Inspiring the young to know more about space

KUCHING: The younger generation needs more exposure to the field of space exploration so that they could understand the subject better, Universiti Malaysia Sarawak (Unimas) vice-chancellor Prof Dr Khairuddin Hamid said yesterday.

SHARING: Owen (left) relating his experience to the crowd. Also seen are Mario (second right) and Richard.

He said although there was a booming interest in the field since Datuk Dr Sheikh Muszaphar Shukor became the country’s first astronaut in 2007, he was concerned the enthusiasm might fade once the hype was over.

As such, he called for continuous programmes on the subject so that the younger generation would be inspired to learn more about the field and its benefits to mankind.

He believed that through such efforts, the country could one day be the regional centre for space exploration and achieve greater progress in science and technological area.

“I really hope that with the exposure to science, technologies and the future of space travel, we can increase the interest among Malaysians.
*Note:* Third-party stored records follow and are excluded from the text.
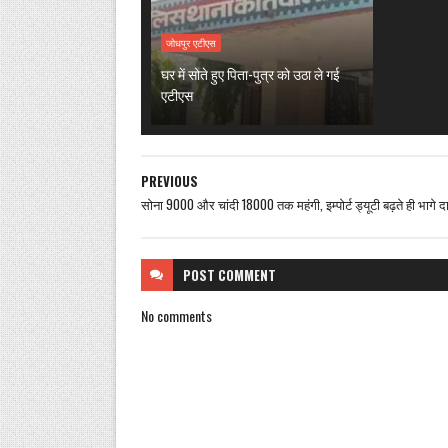
जोधपुर एटीएस
घर में सोते हुए पिता-पुत्र को उठा ले गई
एटीएस
PREVIOUS
सोना 9000 और चांदी 18000 तक महंगी, इम्पोर्ट ड्यूटी बढ़ते ही भागे द
POST
COMMENT
No comments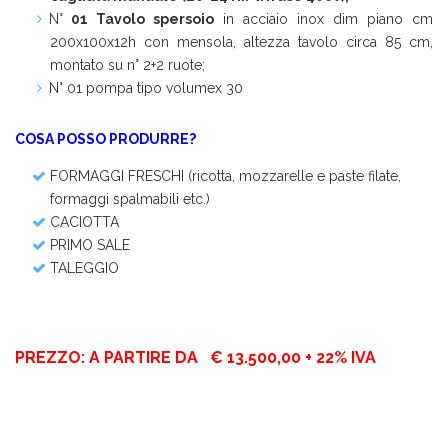
N°
01 Tavolo spersoio
in acciaio inox dim piano cm
200x100x12h con mensola, altezza tavolo circa 85 cm,
montato su n° 2+2 ruote;
N° 01 pompa tipo volumex 30
COSA POSSO PRODURRE?
FORMAGGI FRESCHI (ricotta, mozzarelle e paste filate,
formaggi spalmabili etc.)
CACIOTTA
PRIMO SALE
TALEGGIO
PREZZO: A PARTIRE DA € 13.500,00 + 22% IVA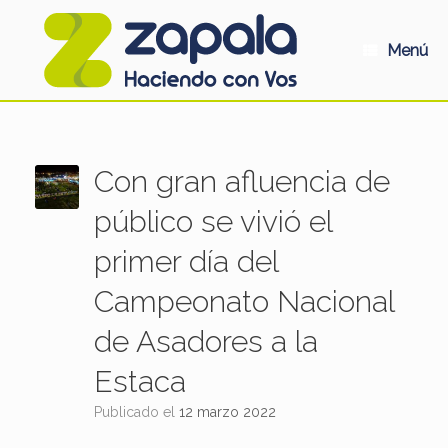
Saltar
al
contenido
Menú
Con gran afluencia de
público se vivió el
primer día del
Campeonato Nacional
de Asadores a la
Estaca
Publicado el
12 marzo 2022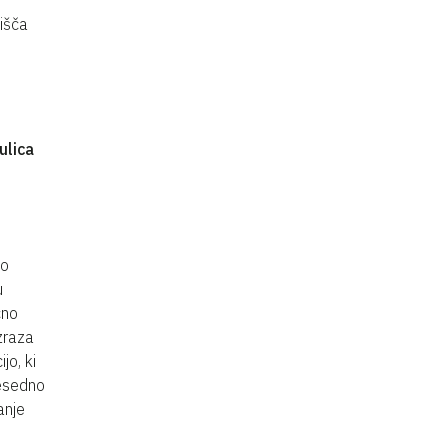
išča
ulica
no
u
čno
zraza
jo, ki
besedno
anje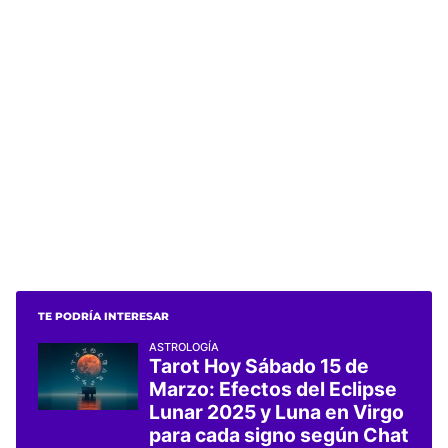
TE PODRÍA INTERESAR
ASTROLOGÍA
Tarot Hoy Sábado 15 de
Marzo: Efectos del Eclipse
Lunar 2025 y Luna en Virgo
para cada signo según Chat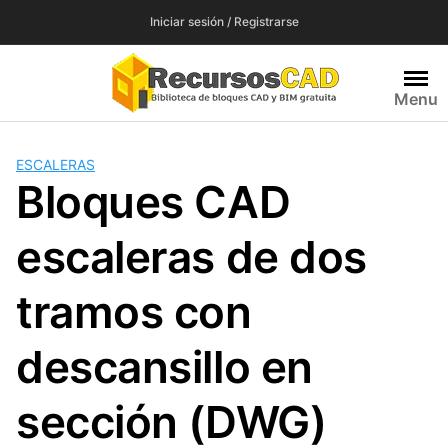
Saltar
Iniciar sesión / Registrarse
al
contenido
Menu
ESCALERAS
Bloques CAD
escaleras de dos
tramos con
descansillo en
sección (DWG)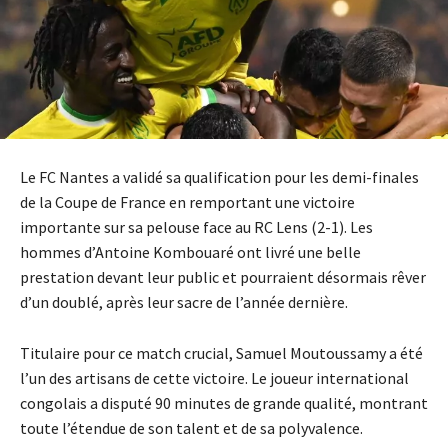
Le FC Nantes a validé sa qualification pour les demi-finales
de la Coupe de France en remportant une victoire
importante sur sa pelouse face au RC Lens (2-1). Les
hommes d’Antoine Kombouaré ont livré une belle
prestation devant leur public et pourraient désormais rêver
d’un doublé, après leur sacre de l’année dernière.
Titulaire pour ce match crucial, Samuel Moutoussamy a été
l’un des artisans de cette victoire. Le joueur international
congolais a disputé 90 minutes de grande qualité, montrant
toute l’étendue de son talent et de sa polyvalence.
“With advanced and modern science and technological expertise here in Malaysia, it is not impossible to promote our country as a possible hub for research and education on space technologies,” he said when speaking during the ‘Campus Space Walk’ talk at Unimas near here.

Three astronauts from the United States, father and son Owen Garriot and Richard Garriot, and Mario Runco Jr were invited for the talk held in connection with the XXIII Planetary Congress of Association of Space Explorers (ASE).

The talk was attended by students of Unimas and selected schools.

Owen, who went to Skylab in 1973 and Spacelab-1 in 1983, was the first of six scientist astronauts selected by Nasa, and he operated the world’s first amateur radio station from space.

Richard on the other hand was not qualified to become an astronaut, according to Nasa, but paid US$30 million and became the sixth space tourist.

A video game developer and entrepreneur, Richard took part in several education outreach programmes during his time at the SOYUZ TMA-13 in October 2008 and operated an amateur radio operator from the International Space Station (ISS).

Mario, who went to STS-44 Atlantis in 1991, STS-54 Endeavour 1003 and STS-77 Endeavour in May 1996 spent most of his space journey attending numerous experiments such as earth observation experiments, radiation monitoring experiments and life sciences experiments in support of long duration space flights.

The ASE congress in Kuala Lumpur was the first to be held in Malaysia and the second after Japan.

ASE, which was formed in 1985, has 350 members and it aims at providing a forum for dialogue and to promote education on space science and technology.